→ 抜粋テキスト:
========================

相続財産調査とは?調査方法や費用相場・依頼方法を解説!

この記事の執筆者 税理士 藤井 幹久

マルイシ税理士法人の代表税理士です。責任者として、相談業務から申告実務までの税理士業務に取り組んでおります。また、不動産税務と相続税・相続対策を主として、提携の税理士やコンサルタント及び弁護士等の他の士業と協業しながら、「不動産と相続」の問題解決に努めております。

相続が発生した時に、「相続人の特定」と並び、必ず行わなければならないのが「相続財産調査」です。誰が相続人となるのかを明らかにする「相続人の特定」に対し、「相続財産調査」とは、相続財産にはどのような財産があるのかを明らかにし、それらを評価することをいいます。相続を順調に進めていくために必要な相続財産調査について、今回は解説していきます。

相続財産調査とは

それではまず、相続財産調査について簡単にまとめてみましょう。

相続財産調査って何?

相続財産調査とは、「相続財産の特定」と「特定した相続財産の評価」の2つを指します。

亡くなった方が、財産のすべてをひとつも漏らすことなく書き残しておいてくれれば簡単なのですが、残念ながらそのようなケースはほとんどありません。遺言書が残されている場合ですら、相続財産が漏れていることもあるほどです。

また特定した相続財産の中には、不動産や非上場株式のようにその価値を評価しなければならないものがあります。このような財産評価を行わなければ、相続税の申告をすることができません。

このように、相続財産を「特定」して「評価」することを相続財産調査といいます。

関連記事:相続財産とは?相続税がかかる財産とかからない財産を税理士が解説

相続財産調査でできること

次に、相続財産調査で何ができるのかを考えてみましょう。

相続できる財産の内容を知ることができる

相続財産調査を行うと、相続できる財産の内容を正確に知ることができます。内容がはっきりと分かることにより、誰がどの財産を相続するのかを話し合うことができます。

また、相続財産調査によって、想定外の負債を発見することができる場合があります。負債の金額次第では、相続財産を単純承認するのか、あるいは限定承認や相続放棄などをするのかを選択しなければなりません。

このような判断をするためには、相続財産調査を行わなければなりません。

相続財産の価値を評価できる

相続財産の中には、現金や預貯金のようにその価値がすぐにわかるものばかりでなく、土地や建物などの不動産や非上場企業の株式、また美術品などのように評価しなければその価値がいったいいくらなのかがまったく分からないものが含まれている場合があります。

相続財産を均等に分けるためには、こういった財産を正しく評価しなければなりません。

またそれ以外にも、借地権のように目に見えない権利自体が相続財産として評価されることもあります。

相続財産調査にかかる期間について

相続財産調査は、相続する財産の内容などによって必要とする期間はことなりますが、おおむね1~2ヶ月程度で済ませなければなりません。なぜなら相続に関するさまざまな手続きには、その期間が決められているからです。

限定承認や相続放棄は3ヶ月以内

相続財産を限定承認や相続放棄する場合には、相続の開始を知った日(≒被相続人が亡くなった日)から3ヶ月以内に家庭裁判所で手続きを行わなければなりません。

========================

→ 提示エントリー:
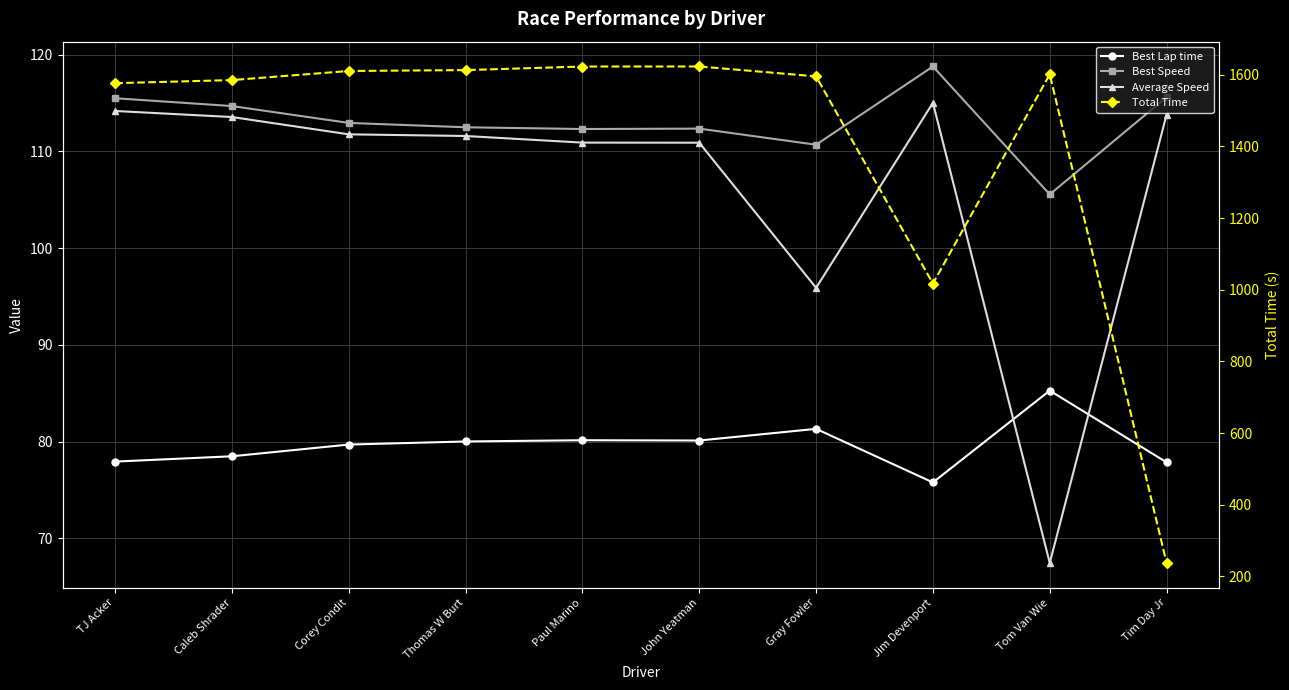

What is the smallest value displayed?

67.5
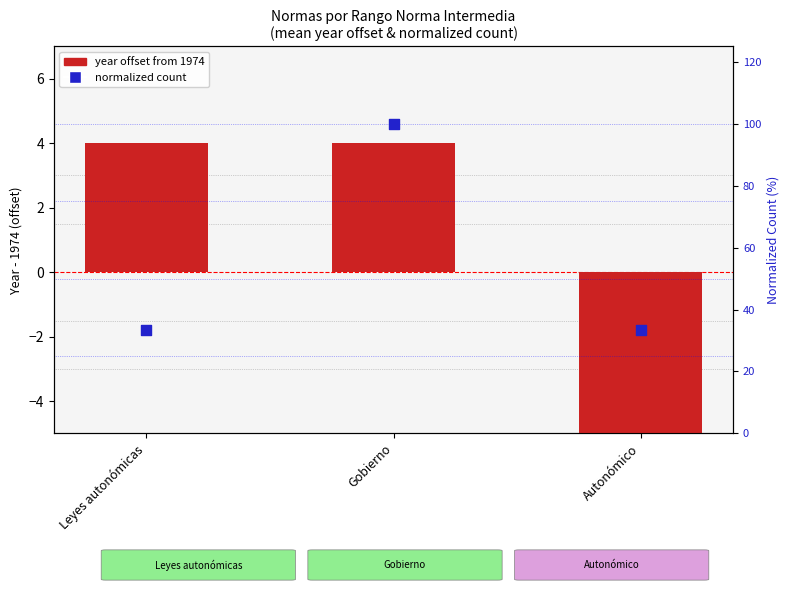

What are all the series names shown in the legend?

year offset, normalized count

========================

→ 作業一覧:
1 – 相続財産調査の解説文から、「相続できる財産の内容を知ることができる」を含む語句で始まり「含まれている場合があります。」の後で終わる部分を、一字も変えずに書き写す。
2 – 上のエントリーすべての行を、空行を除いて番号付きリストに書き換えてください。画像は答えに入れないこと。

→ 作業別の回答:
1 –
相続できる財産の内容を知ることができる

相続財産調査を行うと、相続できる財産の内容を正確に知ることができます。内容がはっきりと分かることにより、誰がどの財産を相続するのかを話し合うことができます。

また、相続財産調査によって、想定外の負債を発見することができる場合があります。負債の金額次第では、相続財産を単純承認するのか、あるいは限定承認や相続放棄などをするのかを選択しなければなりません。

このような判断をするためには、相続財産調査を行わなければなりません。

相続財産の価値を評価できる

相続財産の中には、現金や預貯金のようにその価値がすぐにわかるものばかりでなく、土地や建物などの不動産や非上場企業の株式、また美術品などのように評価しなければその価値がいったいいくらなのかがまったく分からないものが含まれている場合があります。

2 –
1. What is the smallest value displayed?
2. 67.5
3. What are all the series names shown in the legend?
4. year offset, normalized count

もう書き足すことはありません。